Когда трамвай подошел к нужной остановке, Джоанне пришлось снова пройти мимо всех оставшихся в вагоне пассажиров. К ее ужасу, все они смотрели на нее с сочувствием. Выскочив на тротуар, она побежала, следуя маршруту, который загрузила в телефон. Дом Александры был в трех кварталах от остановки.

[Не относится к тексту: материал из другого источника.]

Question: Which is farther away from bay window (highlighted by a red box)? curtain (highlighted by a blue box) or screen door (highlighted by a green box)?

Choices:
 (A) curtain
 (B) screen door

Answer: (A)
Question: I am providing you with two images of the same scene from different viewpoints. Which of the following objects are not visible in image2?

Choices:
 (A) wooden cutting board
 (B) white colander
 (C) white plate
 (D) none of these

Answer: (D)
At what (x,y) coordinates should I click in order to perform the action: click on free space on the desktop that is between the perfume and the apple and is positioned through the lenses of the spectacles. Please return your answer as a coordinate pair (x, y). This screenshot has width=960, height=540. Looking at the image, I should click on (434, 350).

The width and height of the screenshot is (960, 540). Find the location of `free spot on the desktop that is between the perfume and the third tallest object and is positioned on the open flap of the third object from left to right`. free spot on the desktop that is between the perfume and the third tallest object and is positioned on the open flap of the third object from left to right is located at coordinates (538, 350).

У таблички «Портвелл-стрит» Джоанна остановилась отдышаться. Вот тут живет Александра. Сейчас они встретятся, лицом к лицу и поговорят — впервые в жизни. Если не считать телефонного звонка прошлой ночью, Джоанна ни разу не общалась с Александрой. Она только написала ей однажды электронное письмо. Семнадцатая версия черновика выглядела так:
Александра,
я очень сожалею, что обманула вас и причинила вам боль. Мне очень стыдно, и я никогда не прощу себя за это.
Джоанна
Она не стала его отправлять. Слова ничего не значили и были смешны и ничтожны. Шестнадцать предыдущих попыток выглядели еще хуже. Да и что ни напиши, получится, что она себя защищает и выгораживает. Что целый месяц ничего не знала, знала только, что в семье Алистера не все ладно, что целых девять месяцев ей удавалось избегать постели Александры, что раньше она никогда в жизни никого не обманывала, никогда не уводила чужого мужчину, никогда не испытывала ненависти к себе? Нет, не существовало таких слов, которые придали бы смысл и вес ее извинениям, не было такой формулировки, которая сделала бы ее поступок менее мерзким и отвратительным.